Progressive interpretations, like New Zealand’s 2013 Teitiota case (rejecting sea-level rise claims) or the EU’s non-binding compacts, offer no binding rights.
A 2020 UN Human Rights Committee opinion barred deporting a Kiribati man to climate peril, invoking non-refoulement, but it’s advisory. Calls for a protocol persist.
UN Special Rapporteur Ian Fry urged one in 2023, yet the Convention’s narrow scope persists, trapping most in internal limbo without protections.
Countries Tightening Borders Even as Their Own Citizens Start Moving
Wealthy nations fortify against inflows while ignoring domestic outflows. The U.S. tripled its deportation force in 2025, allocating $46.6 billion for walls and $45 billion for detention.
ICE now rivals the FBI despite 11 million internal disaster displacements in 2024. Florida’s uninsured coast exemplifies irony: post-Helene/Milton, 36% of residents considered moving due to hazards (FAU 2025 survey), with Miami-Dade projecting thousands fleeing sea rise by 2100; yet federal policies like JD Vance’s 10% remittance tax hinder Central American migrants who bolster resilience via $250/capita flows.
The EU doubled border budgets to €25.2 billion (2028-34), deporting 110,000 in 2024 while paying Tunisia to block Mediterranean crossings.
Frontex funding triples amid 1.2 billion at risk by 2050 (IEP).
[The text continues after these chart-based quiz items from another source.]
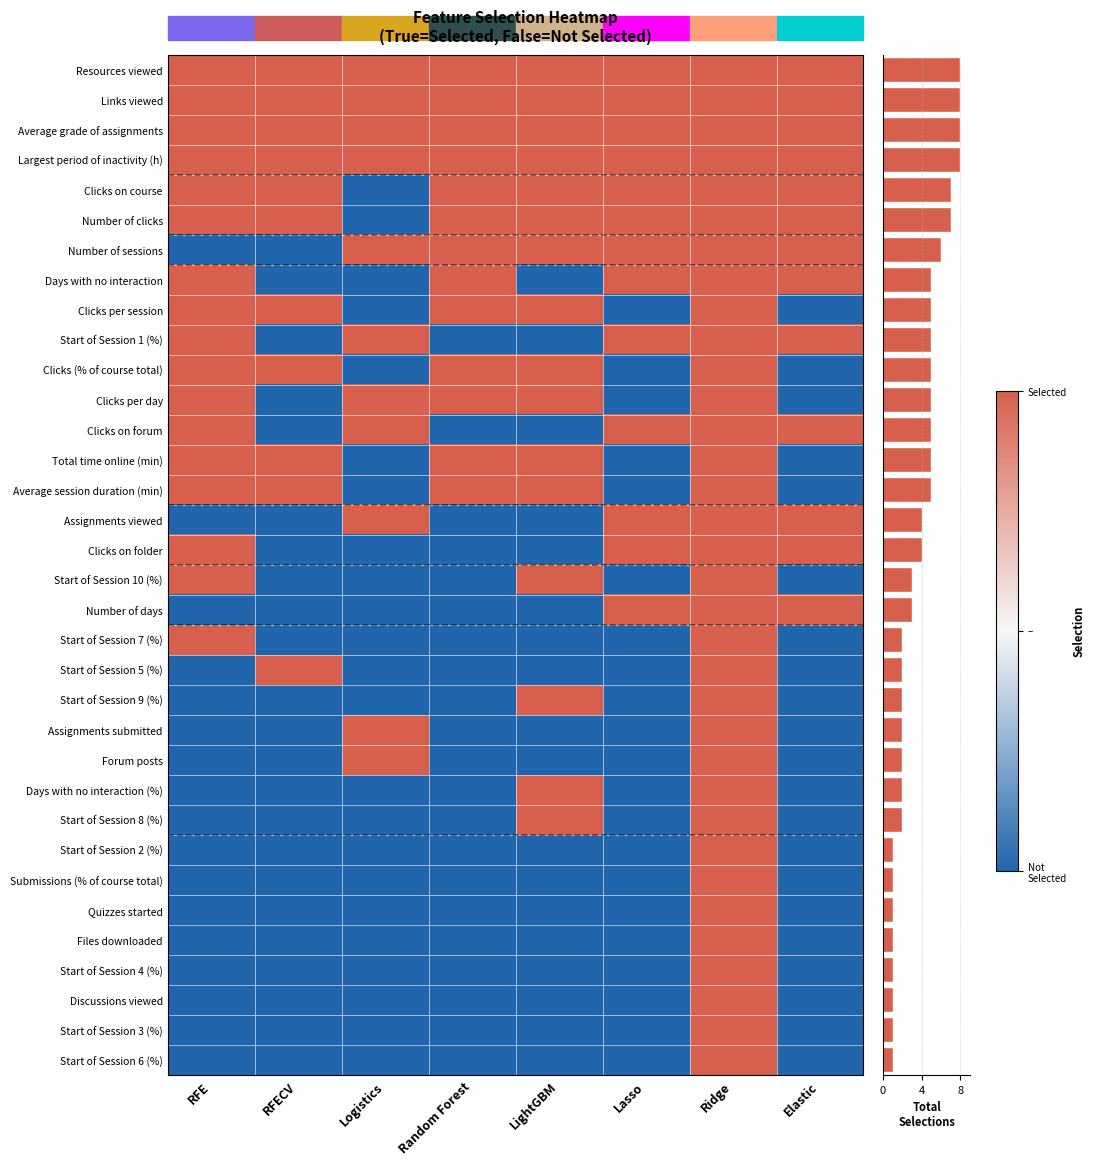

Where is the data nearest to the value 4?

Assignments viewed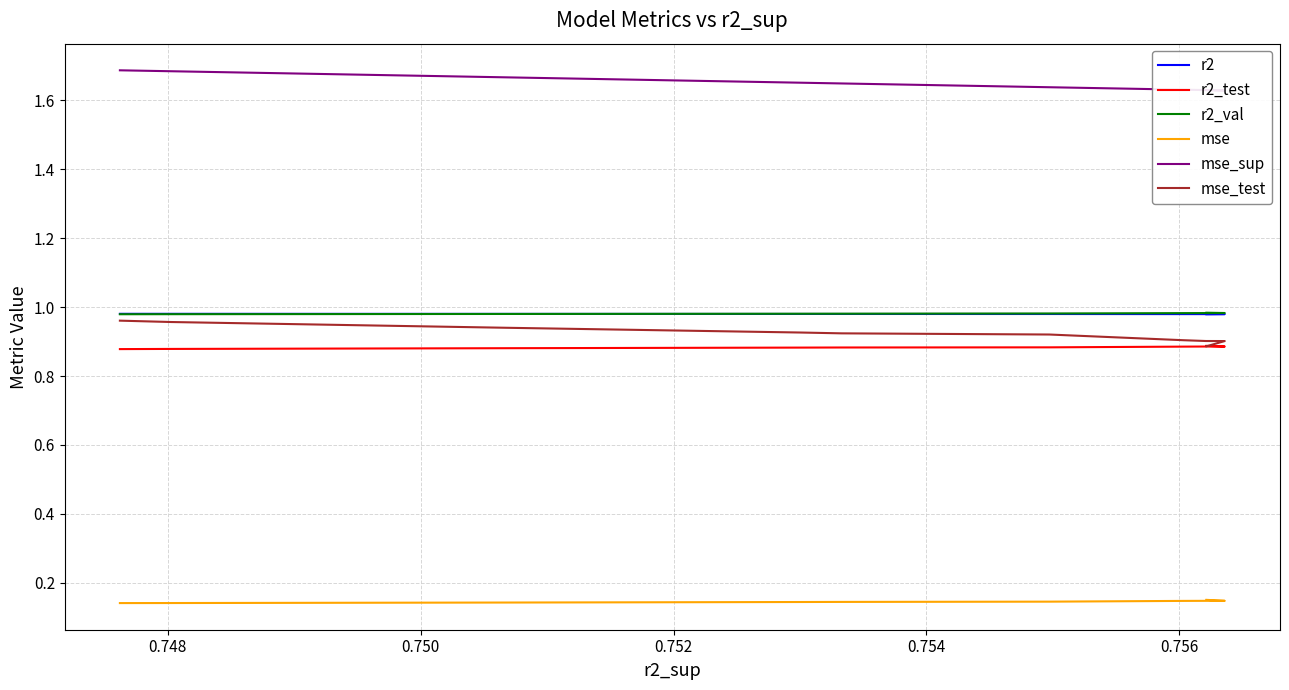

What is the sum of all r2_test values?

8.8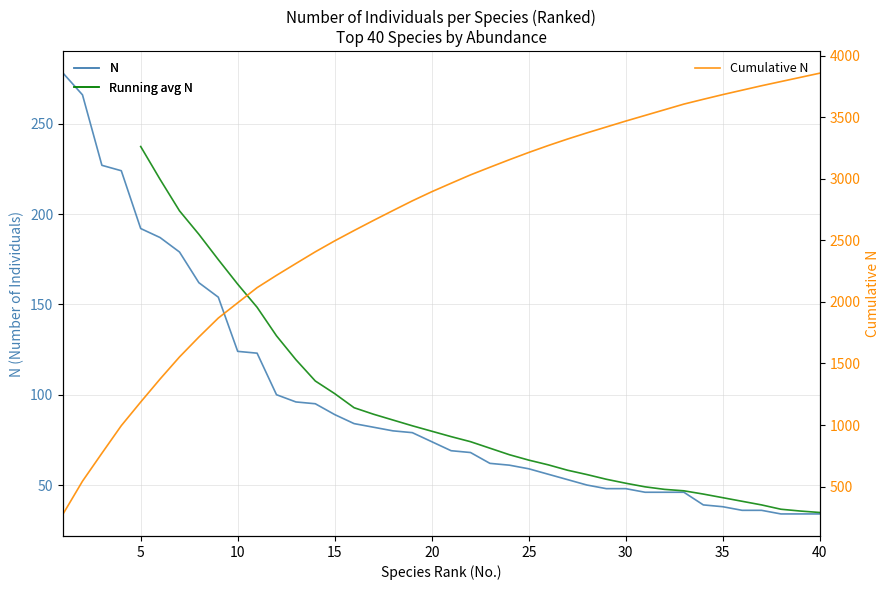

True or false: the data has more than 2 interior local peaks.

False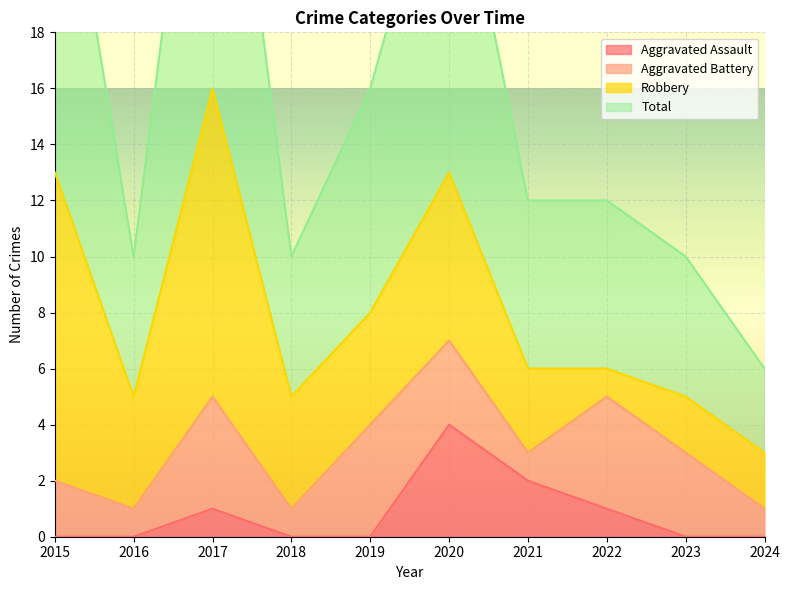

In Total, how many points are higher than both neighbors (excluding endpoints)?

2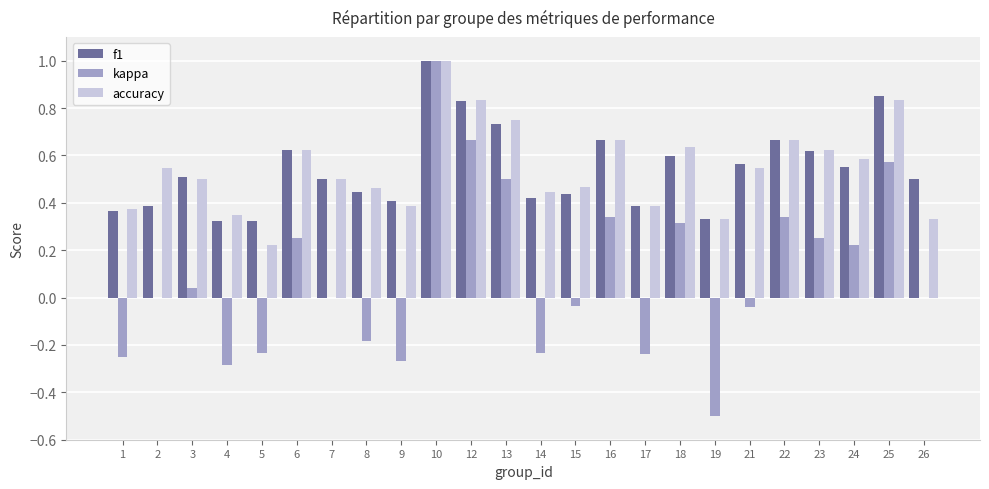

Is the value of kappa at 21 greater than the value of f1 at 7?

No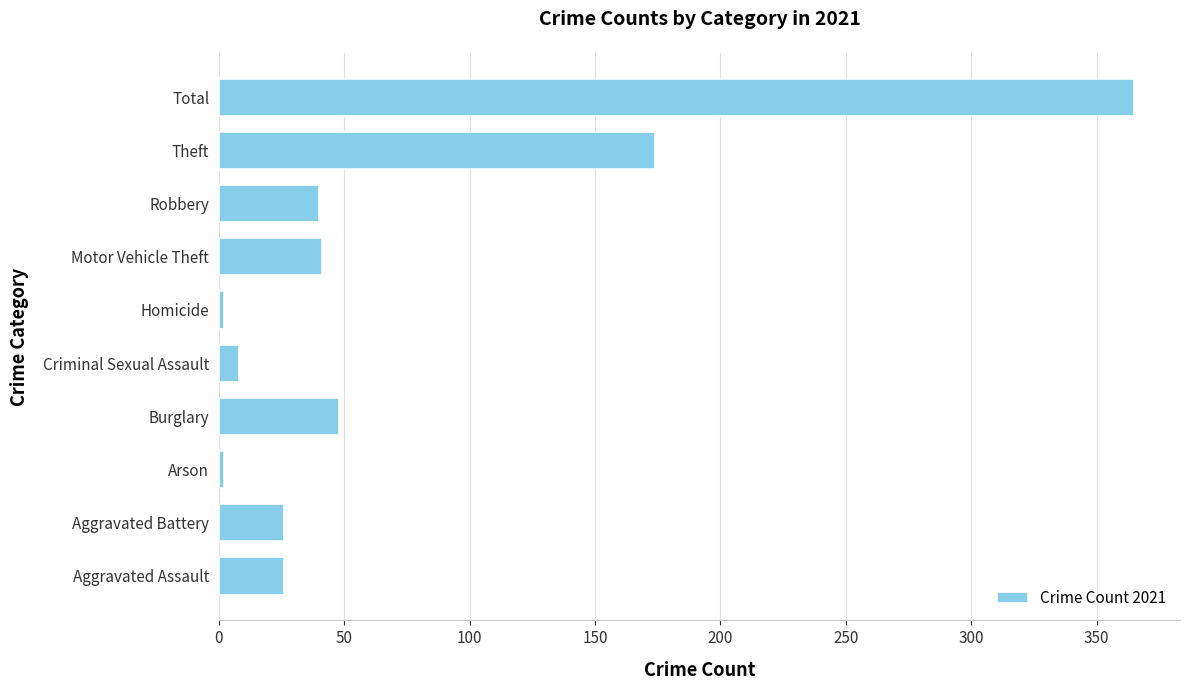

Is it true that the value at Criminal Sexual Assault is 8?

True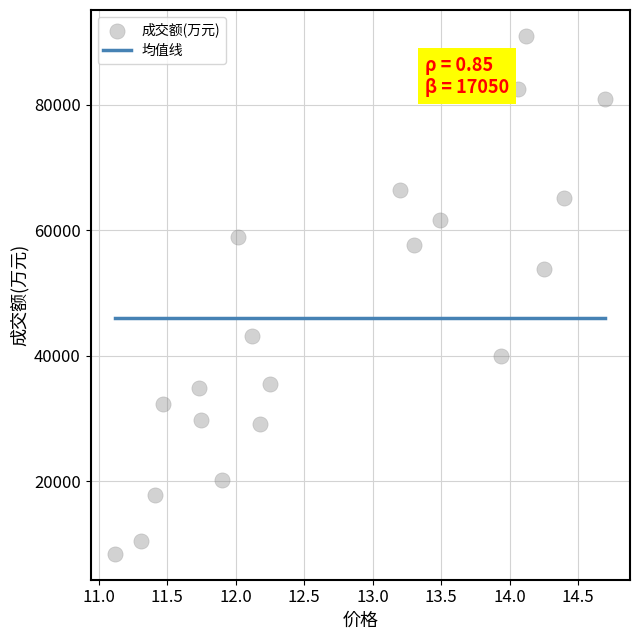

What is the range of Y values (max minus min)?

82502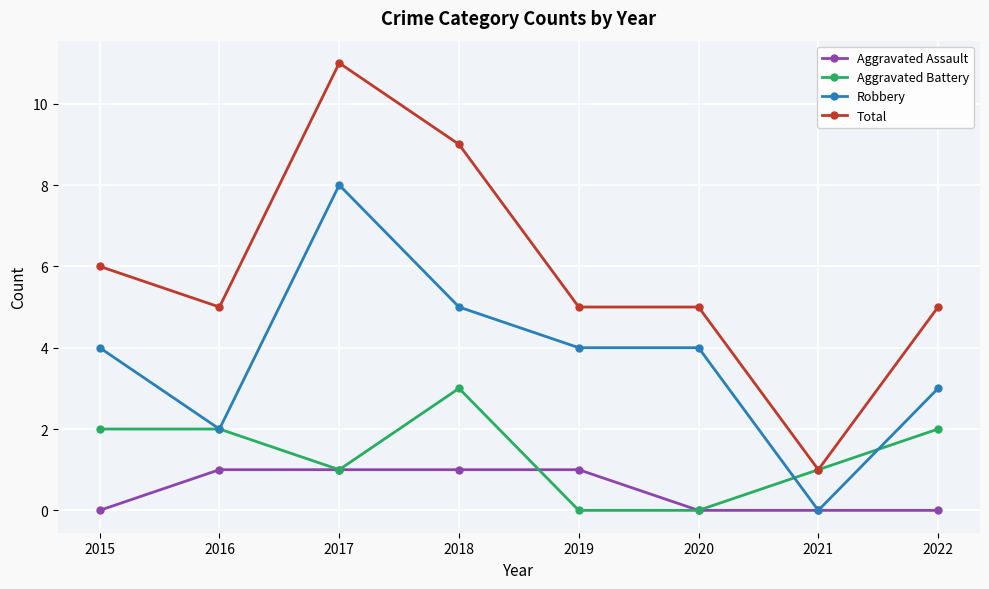

How many Robbery values are between 3 and 5?

5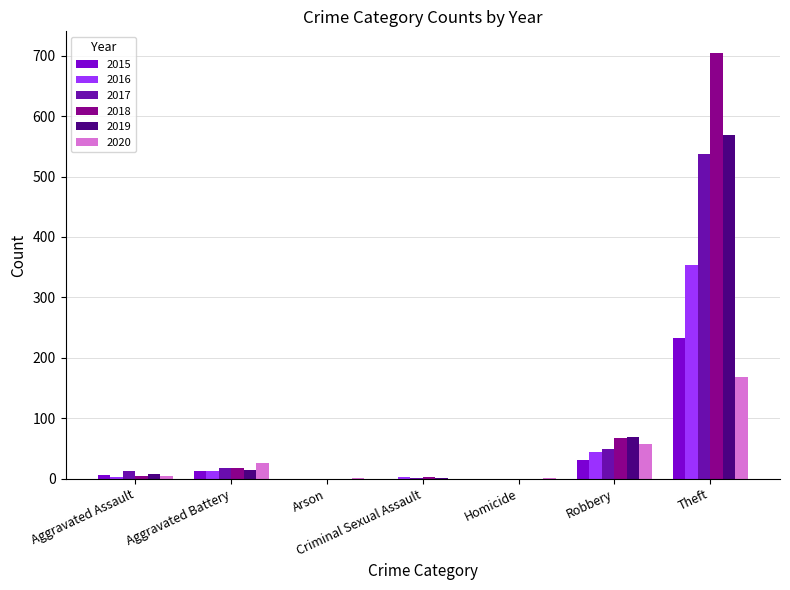

What is the sum of all 2019 values?

660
The UK eyes harsher asylum rules, deporting failures despite its emissions legacy.
As Princeton models show, tight borders exacerbate vulnerability: remittances fund adaptation, but restrictions trap 216 million in peril (World Bank).
Even Florida sees “demographic amplification”: young workers flee coasts, ageing retirees stay, straining services.